Dale Sanders, who planned the midnight launch for Tiger Tech, said “Halo 3” should be the best-selling game in the store’s history, replacing the record that “Halo 2” currently holds. Sanders said the store took about 160 preorders for the regular edition, 40 for the limited edition and 10 for the legendary edition.

The three editions cost between $59.99 and $129.99. The regular edition comes with the game only; the limited edition, for $69.99, includes the game, a bonus content disk and a comic; and the legendary edition includes two bonus disks and a replica of a helmet that the game’s main character wears.

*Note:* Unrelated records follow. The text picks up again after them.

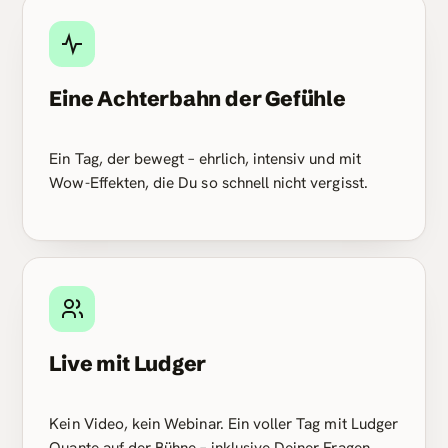
Eine Achterbahn der Gefühle
Ein Tag, der bewegt – ehrlich, intensiv und mit
Wow-Effekten, die Du so schnell nicht vergisst.
Live mit Ludger
Kein Video, kein Webinar. Ein voller Tag mit Ludger
Quante auf der Bühne – inklusive Deiner Fragen.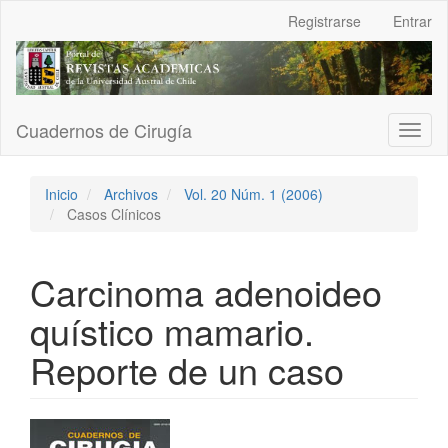
Navegación
Registrarse
Entrar
principal
Contenido
principal
Barra
lateral
Cuadernos de Cirugía
Toggl
naviga
Inicio
Archivos
Vol. 20 Núm. 1 (2006)
Casos Clínicos
Carcinoma adenoideo
quístico mamario.
Reporte de un caso
Barra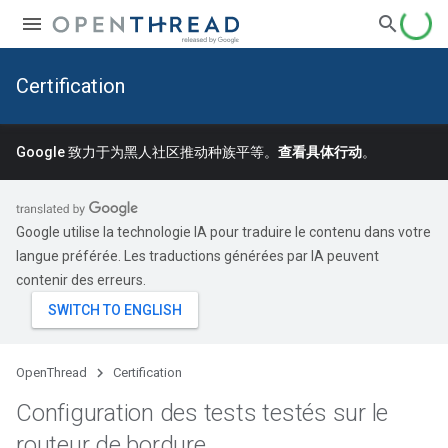
Certification
Google 致力于为黑人社区推动种族平等。
查看具体行动
。
Google utilise la technologie IA pour traduire le contenu dans votre
langue préférée. Les traductions générées par IA peuvent
contenir des erreurs.
OpenThread
Certification
Configuration des tests testés sur le
routeur de bordure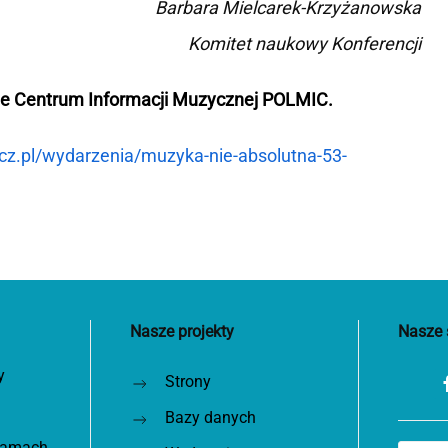
Barbara Mielcarek-Krzyżanowska
Komitet naukowy Konferencji
kie Centrum Informacji Muzycznej POLMIC.
z.pl/wydarzenia/muzyka-nie-absolutna-53-
Nasze projekty
Nasze 
y
Strony
Bazy danych
 ramach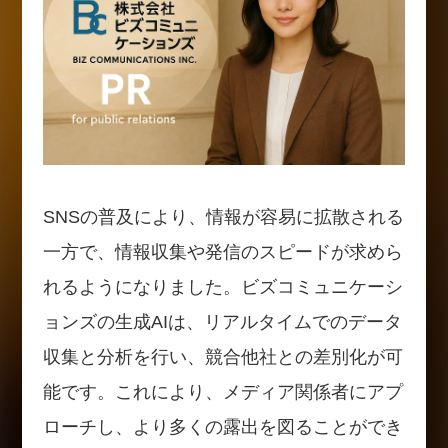
SNSの普及により、情報が容易に拡散される
一方で、情報収集や発信のスピードが求めら
れるようになりました。ビズコミュニケーシ
ョンズの生成AIは、リアルタイムでのデータ
収集と分析を行い、競合他社との差別化が可
能です。これにより、メディア関係者にアプ
ローチし、より多くの露出を図ることができ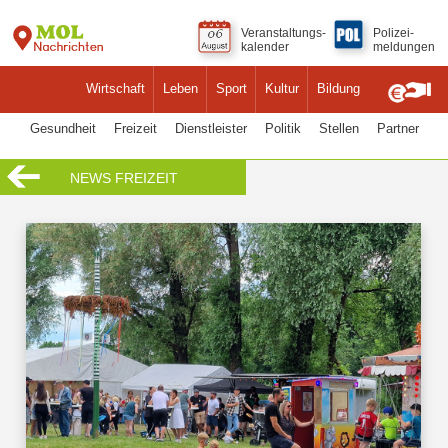
Veranstaltungs-
Polizei-
kalender
meldungen
Wirtschaft
Leben
Sport
Kultur
Bildung
Gesundheit
Freizeit
Dienstleister
Politik
Stellen
Partner
NEWS FREIZEIT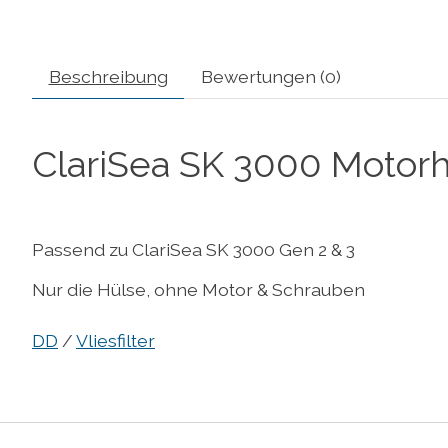
Beschreibung
Bewertungen (0)
ClariSea SK 3000 Motor
Passend zu ClariSea SK 3000 Gen 2 & 3
Nur die Hülse, ohne Motor & Schrauben
DD
/
Vliesfilter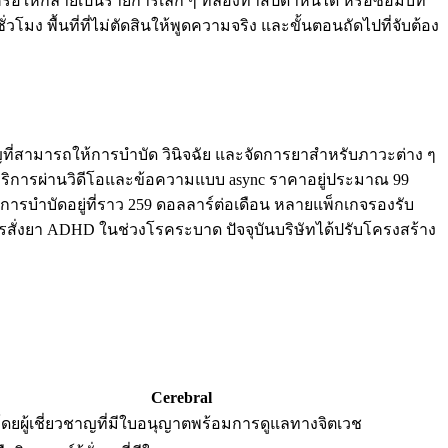
ครือให้กลายเป็นรายการเล็ก ๆ ที่ลองทำสัปดาห์นี้ได้ หรือซ้อมบท
วโมง พื้นที่ที่ไม่ตัดสินให้พูดความจริง และขั้นตอนถัดไปที่จับต้อง
วชาญที่สามารถให้การบำบัด วินิจฉัย และจัดการยาสำหรับภาวะต่าง ๆ
บริการผ่านวิดีโอและข้อความแบบ async ราคาอยู่ประมาณ 99
รบำบัดอยู่ที่ราว 259 ดอลลาร์ต่อเดือน หลายแพ็กเกจรองรับ
ารสั่งยา ADHD ในช่วงโรคระบาด ปัจจุบันบริษัทได้ปรับโครงสร้าง
Cerebral
ดยผู้เชี่ยวชาญที่มีใบอนุญาตพร้อมการดูแลทางจิตเวช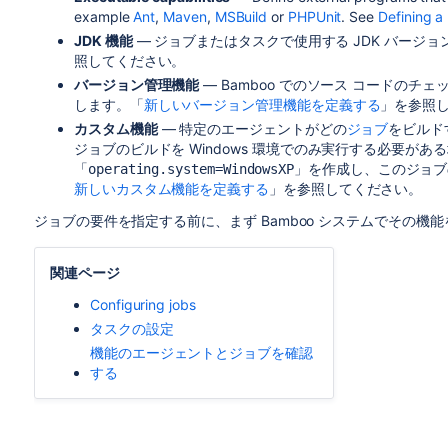
example
Ant
,
Maven
,
MSBuild
or
PHPUnit
. See
Defining a
JDK 機能
— ジョブまたはタスクで使用する JDK バージ
照してください。
バージョン管理機能
— Bamboo でのソース コードのチ
します。「
新しいバージョン管理機能を定義する
」を参照
カスタム機能
— 特定のエージェントがどの
ジョブ
をビルド
ジョブのビルドを Windows 環境でのみ実行する必要が
「
」を作成し、このジョブ
operating.system=WindowsXP
新しいカスタム機能を定義する
」を参照してください。
ジョブの要件を指定する前に、まず Bamboo システムでその機
関連ページ
Configuring jobs
タスクの設定
機能のエージェントとジョブを確認
する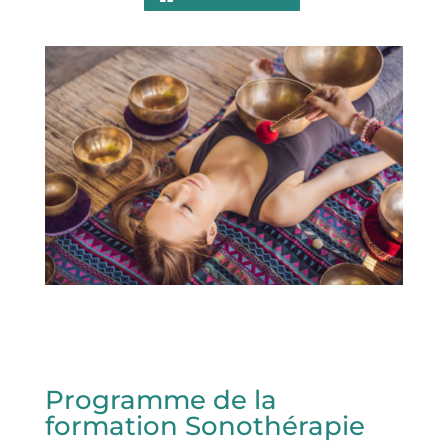
Programme de la
formation Sonothérapie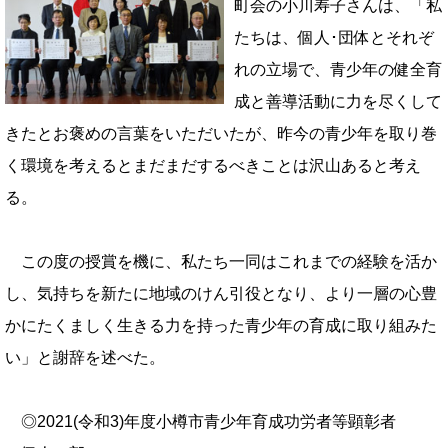
町会の小川寿子さんは、「私
たちは、個人･団体とそれぞ
れの立場で、青少年の健全育
成と善導活動に力を尽くして
きたとお褒めの言葉をいただいたが、昨今の青少年を取り巻
く環境を考えるとまだまだするべきことは沢山あると考え
る。
この度の授賞を機に、私たち一同はこれまでの経験を活か
し、気持ちを新たに地域のけん引役となり、より一層の心豊
かにたくましく生きる力を持った青少年の育成に取り組みた
い」と謝辞を述べた。
◎2021(令和3)年度小樽市青少年育成功労者等顕彰者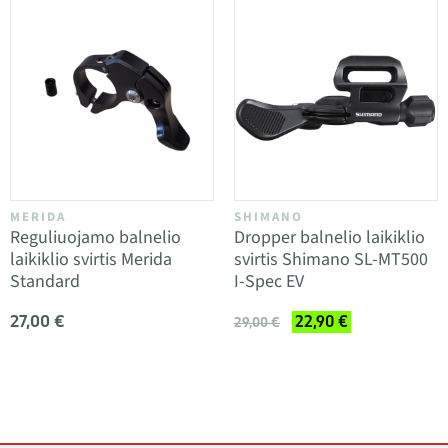
MERIDA
SHIMANO
Reguliuojamo balnelio
Dropper balnelio laikiklio
laikiklio svirtis Merida
svirtis Shimano SL-MT500
Standard
I-Spec EV
27,00 €
22,90 €
29,00 €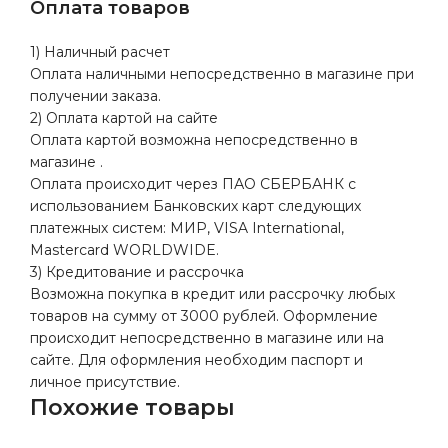
Оплата товаров
1) Наличный расчет
Оплата наличными непосредственно в магазине при
получении заказа.
2) Оплата картой на сайте
Оплата картой возможна непосредственно в
магазине .
Оплата происходит через ПАО СБЕРБАНК с
использованием Банковских карт следующих
платежных систем: МИР, VISA International,
Mastercard WORLDWIDE.
3) Кредитование и рассрочка
Возможна покупка в кредит или рассрочку любых
товаров на сумму от 3000 рублей. Оформление
происходит непосредственно в магазине или на
сайте. Для оформления необходим паспорт и
личное присутствие.
Похожие товары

More than 1.5 million preorders worldwide have been taken for the game, according to xbox.com, Microsoft’s gaming site. “Halo 3’s” posted preorder numbers exceed any other game in history and will likely overtake “Halo 2’s” 2004 release, which generated $125 million in sales within 24 hours, according to Microsoft.

The release of “Halo 3” is also expected to have a “halo” effect, bringing in customers to purchase new and used Xbox 360 consoles, peripherals such as controllers and hard drives, “Halo”-inspired merchandise and other games. Alex Hilderbrand, a team leader at Slackers, noted that all of the used Xbox 360s the store had were sold in the last few weeks. Spencer Robinson, who also tailgated at Gamestop, said he bought an Xbox 360 just a month ago and preordered “Halo 3” that day.

The game has received a score of 96 out of 100 on metacritic.com, a Web site that averages game reviews from multiple sources into one score. According to marketwatch.com, these reviews and the preorder numbers helped push up Microsoft’s stock by 2.5 percent on Monday afternoon.